-------- TASK INPUT

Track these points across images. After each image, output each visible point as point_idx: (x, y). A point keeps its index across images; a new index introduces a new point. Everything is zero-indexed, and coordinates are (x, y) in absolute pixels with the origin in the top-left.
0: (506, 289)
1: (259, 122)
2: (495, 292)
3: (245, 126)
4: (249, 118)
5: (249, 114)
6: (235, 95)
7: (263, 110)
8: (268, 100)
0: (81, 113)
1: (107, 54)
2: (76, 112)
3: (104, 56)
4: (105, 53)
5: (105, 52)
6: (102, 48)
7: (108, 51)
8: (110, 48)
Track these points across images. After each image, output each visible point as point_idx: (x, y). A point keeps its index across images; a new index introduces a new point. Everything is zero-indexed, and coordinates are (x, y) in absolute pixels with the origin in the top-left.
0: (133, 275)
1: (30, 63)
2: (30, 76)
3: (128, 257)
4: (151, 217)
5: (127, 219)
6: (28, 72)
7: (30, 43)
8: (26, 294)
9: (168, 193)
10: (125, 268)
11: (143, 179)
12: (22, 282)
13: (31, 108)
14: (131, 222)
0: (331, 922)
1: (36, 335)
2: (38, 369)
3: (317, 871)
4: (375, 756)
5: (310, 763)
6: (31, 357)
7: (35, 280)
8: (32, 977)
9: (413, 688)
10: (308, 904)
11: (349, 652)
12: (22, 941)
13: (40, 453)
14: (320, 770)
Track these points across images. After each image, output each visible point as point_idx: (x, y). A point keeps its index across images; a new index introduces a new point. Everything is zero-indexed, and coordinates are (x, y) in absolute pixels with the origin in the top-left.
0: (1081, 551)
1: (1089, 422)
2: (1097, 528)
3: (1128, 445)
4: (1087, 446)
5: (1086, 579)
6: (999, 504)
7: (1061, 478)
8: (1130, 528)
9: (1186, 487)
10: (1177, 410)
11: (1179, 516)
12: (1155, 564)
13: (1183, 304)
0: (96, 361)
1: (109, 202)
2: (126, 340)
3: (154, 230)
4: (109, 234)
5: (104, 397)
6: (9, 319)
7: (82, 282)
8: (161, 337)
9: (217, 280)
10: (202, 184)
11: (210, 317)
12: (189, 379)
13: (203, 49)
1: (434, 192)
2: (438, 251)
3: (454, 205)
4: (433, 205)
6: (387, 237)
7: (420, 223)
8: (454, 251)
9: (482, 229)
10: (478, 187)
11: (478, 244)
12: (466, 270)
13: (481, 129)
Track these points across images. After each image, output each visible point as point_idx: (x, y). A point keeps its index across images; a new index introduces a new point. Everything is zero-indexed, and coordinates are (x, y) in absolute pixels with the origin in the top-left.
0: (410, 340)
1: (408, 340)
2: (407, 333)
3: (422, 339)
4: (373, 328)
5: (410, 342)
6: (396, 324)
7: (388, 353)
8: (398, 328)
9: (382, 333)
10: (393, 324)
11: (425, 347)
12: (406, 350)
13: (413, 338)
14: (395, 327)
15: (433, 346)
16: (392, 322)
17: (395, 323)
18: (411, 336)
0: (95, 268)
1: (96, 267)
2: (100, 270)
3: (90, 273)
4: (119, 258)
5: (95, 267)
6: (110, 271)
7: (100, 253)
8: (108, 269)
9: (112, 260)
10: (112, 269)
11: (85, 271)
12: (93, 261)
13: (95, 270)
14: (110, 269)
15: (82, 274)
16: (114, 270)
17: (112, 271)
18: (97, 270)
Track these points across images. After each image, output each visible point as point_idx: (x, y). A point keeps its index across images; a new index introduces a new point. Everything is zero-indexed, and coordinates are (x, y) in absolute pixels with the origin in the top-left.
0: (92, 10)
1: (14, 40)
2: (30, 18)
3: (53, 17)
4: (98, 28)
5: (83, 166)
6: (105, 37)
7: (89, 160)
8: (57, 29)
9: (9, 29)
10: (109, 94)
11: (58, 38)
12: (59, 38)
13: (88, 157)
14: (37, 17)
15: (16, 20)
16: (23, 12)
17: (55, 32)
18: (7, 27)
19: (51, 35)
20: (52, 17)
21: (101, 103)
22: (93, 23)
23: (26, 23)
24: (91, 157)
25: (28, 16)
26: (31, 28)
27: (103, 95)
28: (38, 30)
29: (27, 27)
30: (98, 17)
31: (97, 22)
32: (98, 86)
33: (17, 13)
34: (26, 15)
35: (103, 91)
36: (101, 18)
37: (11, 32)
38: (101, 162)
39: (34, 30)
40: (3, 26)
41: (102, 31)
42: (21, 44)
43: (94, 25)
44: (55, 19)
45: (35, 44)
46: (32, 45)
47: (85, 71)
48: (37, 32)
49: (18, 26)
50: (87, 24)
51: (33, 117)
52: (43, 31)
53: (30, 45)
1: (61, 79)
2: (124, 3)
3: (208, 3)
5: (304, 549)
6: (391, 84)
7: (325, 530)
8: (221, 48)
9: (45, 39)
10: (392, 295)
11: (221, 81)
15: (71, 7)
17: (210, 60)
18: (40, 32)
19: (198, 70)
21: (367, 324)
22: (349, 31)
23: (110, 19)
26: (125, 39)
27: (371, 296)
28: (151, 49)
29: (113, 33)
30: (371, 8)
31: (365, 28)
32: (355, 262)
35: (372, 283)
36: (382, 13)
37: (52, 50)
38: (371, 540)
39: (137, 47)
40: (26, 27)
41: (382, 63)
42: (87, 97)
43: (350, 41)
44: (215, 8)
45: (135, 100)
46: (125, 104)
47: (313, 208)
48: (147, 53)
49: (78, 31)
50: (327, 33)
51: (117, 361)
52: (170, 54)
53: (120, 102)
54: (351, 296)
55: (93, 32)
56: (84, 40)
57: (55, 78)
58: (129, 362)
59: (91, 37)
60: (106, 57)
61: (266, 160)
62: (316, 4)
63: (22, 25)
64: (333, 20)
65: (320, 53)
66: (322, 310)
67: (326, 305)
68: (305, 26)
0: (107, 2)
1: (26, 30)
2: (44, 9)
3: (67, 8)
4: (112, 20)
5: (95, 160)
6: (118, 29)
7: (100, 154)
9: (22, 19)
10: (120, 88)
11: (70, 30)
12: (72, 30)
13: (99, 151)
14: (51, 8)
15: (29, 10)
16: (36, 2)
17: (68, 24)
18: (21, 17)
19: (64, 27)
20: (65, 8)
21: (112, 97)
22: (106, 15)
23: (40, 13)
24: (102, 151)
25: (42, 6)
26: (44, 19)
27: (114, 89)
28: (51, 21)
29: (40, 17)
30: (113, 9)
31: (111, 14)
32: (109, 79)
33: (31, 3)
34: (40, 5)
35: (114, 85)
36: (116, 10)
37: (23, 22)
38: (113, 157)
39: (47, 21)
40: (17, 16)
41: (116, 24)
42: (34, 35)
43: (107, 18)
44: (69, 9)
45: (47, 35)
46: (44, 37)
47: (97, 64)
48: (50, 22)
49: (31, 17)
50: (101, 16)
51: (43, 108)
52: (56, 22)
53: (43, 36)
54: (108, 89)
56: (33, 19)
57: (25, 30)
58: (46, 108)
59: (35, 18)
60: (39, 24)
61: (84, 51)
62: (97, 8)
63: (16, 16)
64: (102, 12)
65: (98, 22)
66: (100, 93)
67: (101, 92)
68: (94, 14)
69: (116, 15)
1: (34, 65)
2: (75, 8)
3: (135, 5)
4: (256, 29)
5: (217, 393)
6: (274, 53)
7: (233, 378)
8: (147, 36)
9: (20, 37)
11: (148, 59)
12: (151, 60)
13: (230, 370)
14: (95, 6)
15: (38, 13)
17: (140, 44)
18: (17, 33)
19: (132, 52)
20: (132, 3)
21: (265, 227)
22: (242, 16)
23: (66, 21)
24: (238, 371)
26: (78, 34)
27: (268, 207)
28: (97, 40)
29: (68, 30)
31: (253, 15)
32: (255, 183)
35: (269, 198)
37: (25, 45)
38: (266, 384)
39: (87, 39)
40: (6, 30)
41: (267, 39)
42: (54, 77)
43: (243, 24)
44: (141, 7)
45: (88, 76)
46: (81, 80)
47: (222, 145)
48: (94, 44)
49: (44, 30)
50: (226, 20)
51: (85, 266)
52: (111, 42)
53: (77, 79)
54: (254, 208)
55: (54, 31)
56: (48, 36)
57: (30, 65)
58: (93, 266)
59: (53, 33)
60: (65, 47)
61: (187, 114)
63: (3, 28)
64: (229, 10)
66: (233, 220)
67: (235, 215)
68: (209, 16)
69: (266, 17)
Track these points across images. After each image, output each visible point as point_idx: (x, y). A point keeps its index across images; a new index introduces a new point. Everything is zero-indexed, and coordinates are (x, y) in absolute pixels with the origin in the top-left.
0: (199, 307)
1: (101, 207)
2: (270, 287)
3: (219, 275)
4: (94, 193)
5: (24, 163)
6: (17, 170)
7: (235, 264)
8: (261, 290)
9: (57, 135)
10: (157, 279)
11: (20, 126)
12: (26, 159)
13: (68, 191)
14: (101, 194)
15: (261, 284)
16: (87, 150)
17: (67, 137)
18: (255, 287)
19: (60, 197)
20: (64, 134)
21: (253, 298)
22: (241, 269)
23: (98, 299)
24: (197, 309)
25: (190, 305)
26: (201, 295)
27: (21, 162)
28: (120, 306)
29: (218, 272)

----------------

After locating the line with "54: (351, 296)" above, return that line and every later line through the one with "67: (326, 305)", word for word and with nothing else.

> _WRITTEN RESPONSE_
54: (351, 296)
55: (93, 32)
56: (84, 40)
57: (55, 78)
58: (129, 362)
59: (91, 37)
60: (106, 57)
61: (266, 160)
62: (316, 4)
63: (22, 25)
64: (333, 20)
65: (320, 53)
66: (322, 310)
67: (326, 305)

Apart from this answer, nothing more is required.